Here’re why  SEC claims XRP is a security is nonsense

On April 9, Jeremy Hogan, a lawyer at the American law firm Hogan & Hogan, who has been closely watching and commenting on the United States Securities and Exchange Commission (SEC)’s continuing case against Ripple, explained why XRP should not be deemed a security.

In a series of tweets, Hogan clarified that XRP could only be called security under an “investment contract.” He noted that the SEC utilizes this word in their arguments as well.

The “Howey” case and its succeeding cases regulate an “investment contract analysis.” The Howey test assesses if an investment is in a joint venture with a profit expectation from the efforts of others.

Hogan went on to say that the SEC has failed to show that there was an inferred or explicit investment contract in the Ripple case. Instead, he claims that they have exclusively concentrated on the acquisition deal. But, Hogan claims that a simple purchase cannot be deemed an “investment contract” because Ripple is under no duty to do anything other than transmit the asset.

He underlined that all of the “blue sky” instances relied on by the Howey case to define an “investment contract” involved some type of investment contract. Hogan questioned how a person might “reasonably rely” on an offeror to make a profit when the offeror is not legally obligated to deliver.

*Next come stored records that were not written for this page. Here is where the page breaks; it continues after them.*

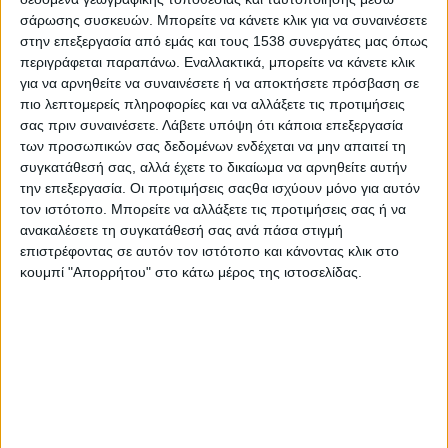
Στατιστικά Athens #JobFestival
σάρωσης συσκευών. Μπορείτε να κάνετε κλικ για να συναινέσετε
2019
στην επεξεργασία από εμάς και τους 1538 συνεργάτες μας όπως
περιγράφεται παραπάνω. Εναλλακτικά, μπορείτε να κάνετε κλικ
Στατιστικά Thessaloniki
για να αρνηθείτε να συναινέσετε ή να αποκτήσετε πρόσβαση σε
#JobFestival 2019
πιο λεπτομερείς πληροφορίες και να αλλάξετε τις προτιμήσεις
σας πριν συναινέσετε.
Λάβετε υπόψη ότι κάποια επεξεργασία
Στατιστικά Athens #JobFestival
των προσωπικών σας δεδομένων ενδέχεται να μην απαιτεί τη
2018
συγκατάθεσή σας, αλλά έχετε το δικαίωμα να αρνηθείτε αυτήν
την επεξεργασία. Οι προτιμήσεις σαςθα ισχύουν μόνο για αυτόν
Στατιστικά Thessaloniki
τον ιστότοπο. Μπορείτε να αλλάξετε τις προτιμήσεις σας ή να
#JobFestival 2018
ανακαλέσετε τη συγκατάθεσή σας ανά πάσα στιγμή
Στατιστικά Athens #JobFestival
επιστρέφοντας σε αυτόν τον ιστότοπο και κάνοντας κλικ στο
κουμπί "Απορρήτου" στο κάτω μέρος της ιστοσελίδας.
2017
Στατιστικά Thessaloniki
#JobFestival 2017
Στατιστικά Athens #JobFestival
2016
Στατιστικά Athens #JobFestival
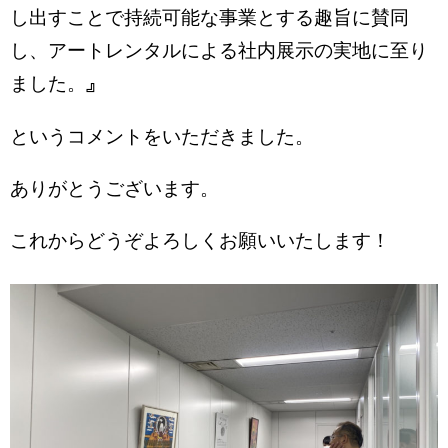
し出すことで持続可能な事業とする趣旨に賛同
し、アートレンタルによる社内展示の実地に至り
ました。』
というコメントをいただきました。
ありがとうございます。
これからどうぞよろしくお願いいたします！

Hogan determined that the question is not whether Ripple used money from XRP sales to fund its business but whether the SEC can prove an implied or explicit “contract” between Ripple and XRP customers regarding their “investment.” There is no such contract, according to Hogan.

On April 2, John Deaton, another well-known and respected attorney monitoring and commenting on the SEC’s action against Ripple, provided his thoughts on why XRP and ETH should not be deemed securities.

Deaton, the Managing Partner of Deaton Law Group, is the originator of CryptoLaw, a website focusing on US legal and regulatory developments for digital asset holders, and the host of the CryptoLaw YouTube channel.

Deaton outlined the main ideas of securities and how they apply to digital assets in a Twitter thread to his 258K followers. Deaton began by discussing the frequently misinterpreted legal term “investment contract” and the misuse of the Howey Test on social media. He referred to the Securities Act of 1933, which defines “security” but does not specifically mention digital assets or software code. Deaton contends that the key phrase in SEC cases involving digital assets such as Telegram, Kik, LBRY, and Ripple is “investment contract.”

According to Deaton, a digital asset or cryptocurrency (software code) is not a security in and of itself, according to the Howey Test. However, he recognizes that it can be marketed, offered, or sold as an investment contract, which is a security. Deaton emphasized that the GRAM token, XRP, and ETH are not securities, even though the ETH ICO was unregistered. Ripple may have marketed or sold XRP as an unregistered security on occasion.

He underlined that the fundamental asset – digital code – is not a security and that there has never been a case in US history in which the secondary sale of that asset was ruled to be a security. Deaton utilized the Howey Test to demonstrate that if an investor sold the orange grove (from the Howey case) to a second bidder without knowledge of the Howey Corporation, the subsequent sale would not be considered a security.

Deaton contends that regardless of whether the $ETH ICO constituted a security sale or whether Ripple sold XRP as a security between 2013 and 2018, neither ETH nor XRP is securities. He stated that every altcoin might be deemed security when first issued, whether through an ICO or not.

Finally, Deaton advised the industry not to allow the SEC and Bitcoin supporters to take an unconstitutional shortcut by classifying tokens as securities.